La concurrence automobile mondiale se déplace vers le Sud. Si l’attention se concentre souvent sur l’arrivée des constructeurs chinois en Europe, c’est en Amérique latine, en Afrique, au Moyen-Orient et en Asie du Sud-Est que ces derniers gagnent véritablement du terrain, défiant les marques établies.
Les données récentes révèlent une érosion significative des parts de marché des constructeurs japonais (Toyota, Nissan, Honda, Mitsubishi, Suzuki), coréens (Hyundai, Kia) et européens (Renault, Volkswagen, Dacia), ainsi que des marques américaines comme Chevrolet. Ces pertes sont directement corrélées à la progression rapide des marques chinoises, notamment BYD, GWM et Changan.
Le facteur déterminant de ce succès est le prix. Dans les économies émergentes et les pays à faible revenu, les acheteurs sont particulièrement sensibles au coût d’un véhicule neuf. Les voitures chinoises, et plus particulièrement les véhicules électriques, offrent un rapport qualité-prix plus attractif que leurs concurrents traditionnels.
Plusieurs marchés affichent déjà des parts de marché chinoises impressionnantes. La Thaïlande, Israël, le Chili et l’Équateur dépassent les 25 %, tandis que l’Australie approche les 17 % (en hausse de 5,3 points depuis le début de l’année 2024). Au Brésil, le plus grand marché d’Amérique latine, la part de marché des constructeurs chinois est passée de 6,8 % entre janvier et septembre 2024 à 9,1 % cette année, les plaçant désormais au quatrième rang des ventes.
Cette tendance n’est pas limitée à ces quelques exemples. En Ukraine, BYD a doublé sa part de marché, passant de 3 % à 7,7 % sur la même période. En Colombie, BYD a intégré le top 10 des ventes, tandis qu’en Indonésie, la marque occupe désormais la sixième position. Des résultats similaires sont observés en Uruguay, au Panama, en Afrique du Sud, en Arabie saoudite et au Mexique.
Les chiffres clés témoignent de cette dynamique : l’Uruguay enregistre la plus forte croissance (+12,6 points de part de marché depuis le début de l’année 2024), suivi par Israël (+11,5 points) et l’Indonésie (+6,5 points).
À ce stade, l’impact de cette bascule est moins visible dans les grandes économies développées, où la part de marché des constructeurs chinois, bien que croissante, reste limitée à environ 5 % en août 2025. Cependant, la bataille pour la domination du marché automobile se joue clairement désormais sur les terrains de croissance des pays émergents.

À faire
1. Recopiez mot pour mot le passage du document source qui s'ouvre sur les mots contenant « Le facteur déterminant » et se clôt sur « rang des ventes. ».
2. D'après le document source, qu'est-ce qui explique la progression des marques chinoises dans les économies émergentes ? Répondez en une à trois phrases.
Les items qui suivent forment un matériau à part, sans lien avec le document source.

Entrées fournies
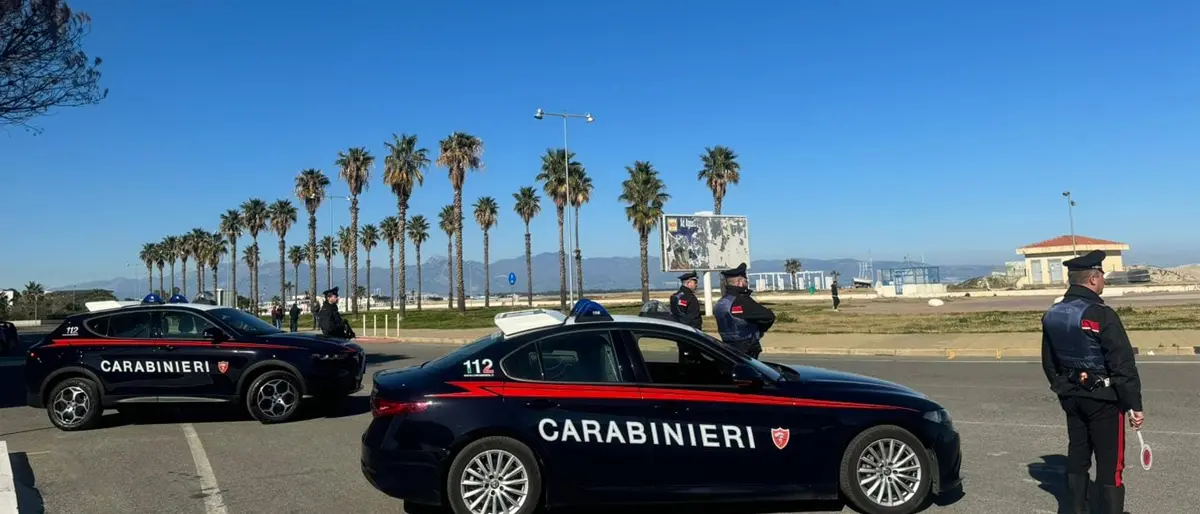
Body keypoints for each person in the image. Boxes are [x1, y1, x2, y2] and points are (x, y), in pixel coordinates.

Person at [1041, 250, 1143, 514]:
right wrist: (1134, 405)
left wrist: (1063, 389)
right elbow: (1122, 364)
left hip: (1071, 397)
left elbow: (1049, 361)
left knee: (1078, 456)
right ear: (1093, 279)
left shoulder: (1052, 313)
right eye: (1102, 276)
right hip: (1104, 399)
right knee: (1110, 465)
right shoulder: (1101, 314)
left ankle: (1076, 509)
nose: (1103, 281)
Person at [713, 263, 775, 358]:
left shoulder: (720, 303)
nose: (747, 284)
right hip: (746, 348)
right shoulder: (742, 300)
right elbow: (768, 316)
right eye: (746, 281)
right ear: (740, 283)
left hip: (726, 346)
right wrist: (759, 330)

---

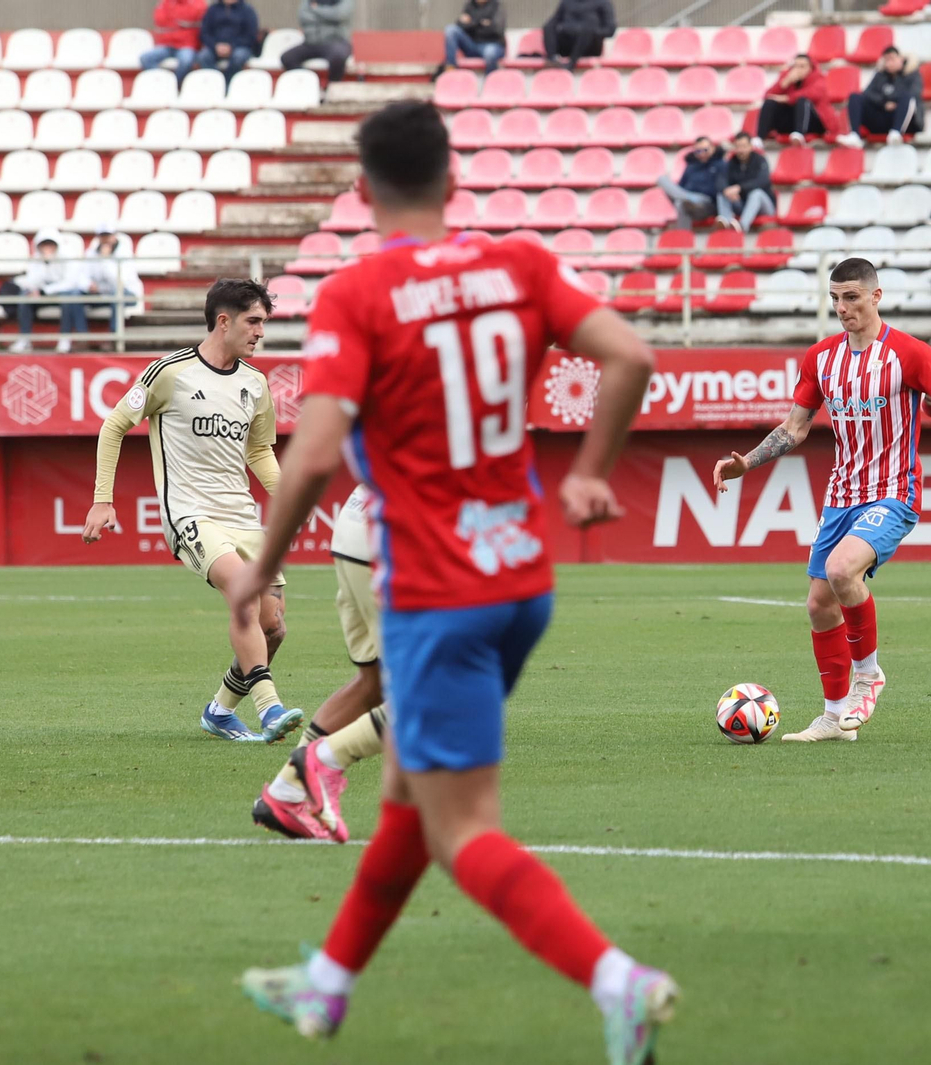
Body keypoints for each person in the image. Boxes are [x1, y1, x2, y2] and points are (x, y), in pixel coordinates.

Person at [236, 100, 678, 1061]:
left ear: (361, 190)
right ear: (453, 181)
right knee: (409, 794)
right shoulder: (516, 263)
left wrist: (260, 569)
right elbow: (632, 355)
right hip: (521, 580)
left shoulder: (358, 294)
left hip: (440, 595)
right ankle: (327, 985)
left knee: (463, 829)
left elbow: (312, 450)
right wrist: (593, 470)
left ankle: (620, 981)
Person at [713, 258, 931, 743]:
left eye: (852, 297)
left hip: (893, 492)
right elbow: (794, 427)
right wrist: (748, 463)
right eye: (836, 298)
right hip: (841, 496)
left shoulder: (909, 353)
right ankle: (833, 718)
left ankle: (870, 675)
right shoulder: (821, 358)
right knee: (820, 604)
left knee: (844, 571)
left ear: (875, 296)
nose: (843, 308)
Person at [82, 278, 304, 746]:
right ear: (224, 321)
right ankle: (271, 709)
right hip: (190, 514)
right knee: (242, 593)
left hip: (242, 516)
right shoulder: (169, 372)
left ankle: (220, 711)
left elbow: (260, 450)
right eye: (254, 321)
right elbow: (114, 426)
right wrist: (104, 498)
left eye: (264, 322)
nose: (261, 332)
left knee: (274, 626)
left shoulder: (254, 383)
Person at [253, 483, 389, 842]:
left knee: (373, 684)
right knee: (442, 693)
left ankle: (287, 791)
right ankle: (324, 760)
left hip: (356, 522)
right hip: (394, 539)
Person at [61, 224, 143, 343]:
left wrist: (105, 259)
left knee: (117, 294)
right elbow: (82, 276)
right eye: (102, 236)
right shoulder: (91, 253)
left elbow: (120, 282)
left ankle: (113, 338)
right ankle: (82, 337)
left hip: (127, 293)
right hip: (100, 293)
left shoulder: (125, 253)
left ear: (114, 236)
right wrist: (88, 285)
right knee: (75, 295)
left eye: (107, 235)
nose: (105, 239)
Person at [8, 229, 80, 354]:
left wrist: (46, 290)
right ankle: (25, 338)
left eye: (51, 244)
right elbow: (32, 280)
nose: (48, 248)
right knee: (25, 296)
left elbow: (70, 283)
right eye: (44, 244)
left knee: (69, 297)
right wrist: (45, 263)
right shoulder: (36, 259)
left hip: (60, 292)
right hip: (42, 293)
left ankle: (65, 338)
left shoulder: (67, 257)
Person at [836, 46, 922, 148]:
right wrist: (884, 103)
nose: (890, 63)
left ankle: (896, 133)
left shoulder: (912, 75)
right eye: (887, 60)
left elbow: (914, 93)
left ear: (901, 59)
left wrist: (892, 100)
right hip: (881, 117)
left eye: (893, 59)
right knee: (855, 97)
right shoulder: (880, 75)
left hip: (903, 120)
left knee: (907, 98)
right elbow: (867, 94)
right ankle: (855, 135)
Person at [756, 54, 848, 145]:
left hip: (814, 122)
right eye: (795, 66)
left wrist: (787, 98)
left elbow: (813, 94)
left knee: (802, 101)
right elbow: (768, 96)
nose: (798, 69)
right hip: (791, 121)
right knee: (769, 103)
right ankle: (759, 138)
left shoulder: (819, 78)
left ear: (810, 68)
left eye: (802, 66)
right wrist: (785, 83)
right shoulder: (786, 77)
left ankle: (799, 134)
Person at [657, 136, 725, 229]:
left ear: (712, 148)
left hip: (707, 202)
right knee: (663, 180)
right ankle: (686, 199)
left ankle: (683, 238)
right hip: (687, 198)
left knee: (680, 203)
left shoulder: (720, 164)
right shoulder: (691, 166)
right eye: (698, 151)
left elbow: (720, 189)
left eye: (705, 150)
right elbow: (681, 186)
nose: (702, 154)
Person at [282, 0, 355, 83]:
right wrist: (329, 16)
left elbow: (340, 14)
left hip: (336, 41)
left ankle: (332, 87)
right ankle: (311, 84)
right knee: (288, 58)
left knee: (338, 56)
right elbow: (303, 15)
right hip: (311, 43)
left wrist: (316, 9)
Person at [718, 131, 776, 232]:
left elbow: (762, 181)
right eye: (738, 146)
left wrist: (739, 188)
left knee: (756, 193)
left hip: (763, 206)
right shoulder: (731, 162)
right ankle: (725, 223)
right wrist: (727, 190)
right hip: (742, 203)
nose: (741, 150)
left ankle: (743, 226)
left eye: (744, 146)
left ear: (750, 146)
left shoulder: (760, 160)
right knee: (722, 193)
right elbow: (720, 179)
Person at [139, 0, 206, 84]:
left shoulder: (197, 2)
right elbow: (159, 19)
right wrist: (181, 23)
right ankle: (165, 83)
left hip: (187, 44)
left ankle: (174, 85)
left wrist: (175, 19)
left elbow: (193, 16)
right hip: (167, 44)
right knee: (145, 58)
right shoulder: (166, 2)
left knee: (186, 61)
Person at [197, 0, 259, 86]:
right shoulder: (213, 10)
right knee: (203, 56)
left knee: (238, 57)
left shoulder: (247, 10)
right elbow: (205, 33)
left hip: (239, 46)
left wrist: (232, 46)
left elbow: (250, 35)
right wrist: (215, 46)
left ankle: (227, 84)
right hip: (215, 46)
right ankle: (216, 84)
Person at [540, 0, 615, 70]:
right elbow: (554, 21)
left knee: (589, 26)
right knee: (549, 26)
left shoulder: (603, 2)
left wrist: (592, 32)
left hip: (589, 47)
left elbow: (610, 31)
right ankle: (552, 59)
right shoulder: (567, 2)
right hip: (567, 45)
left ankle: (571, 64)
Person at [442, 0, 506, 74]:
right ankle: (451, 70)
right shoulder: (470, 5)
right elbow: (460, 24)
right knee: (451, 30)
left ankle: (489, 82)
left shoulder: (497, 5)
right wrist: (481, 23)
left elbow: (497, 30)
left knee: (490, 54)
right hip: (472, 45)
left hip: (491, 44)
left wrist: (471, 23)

Réponses dans l'ordre
1.
Le facteur déterminant de ce succès est le prix. Dans les économies émergentes et les pays à faible revenu, les acheteurs sont particulièrement sensibles au coût d’un véhicule neuf. Les voitures chinoises, et plus particulièrement les véhicules électriques, offrent un rapport qualité-prix plus attractif que leurs concurrents traditionnels.
Plusieurs marchés affichent déjà des parts de marché chinoises impressionnantes. La Thaïlande, Israël, le Chili et l’Équateur dépassent les 25 %, tandis que l’Australie approche les 17 % (en hausse de 5,3 points depuis le début de l’année 2024). Au Brésil, le plus grand marché d’Amérique latine, la part de marché des constructeurs chinois est passée de 6,8 % entre janvier et septembre 2024 à 9,1 % cette année, les plaçant désormais au quatrième rang des ventes.

2. Le facteur déterminant est le prix : dans les économies émergentes et les pays à faible revenu, les acheteurs sont particulièrement sensibles au coût d'un véhicule neuf. Les voitures chinoises, et surtout les véhicules électriques, offrent un rapport qualité-prix plus attractif que celles des concurrents traditionnels.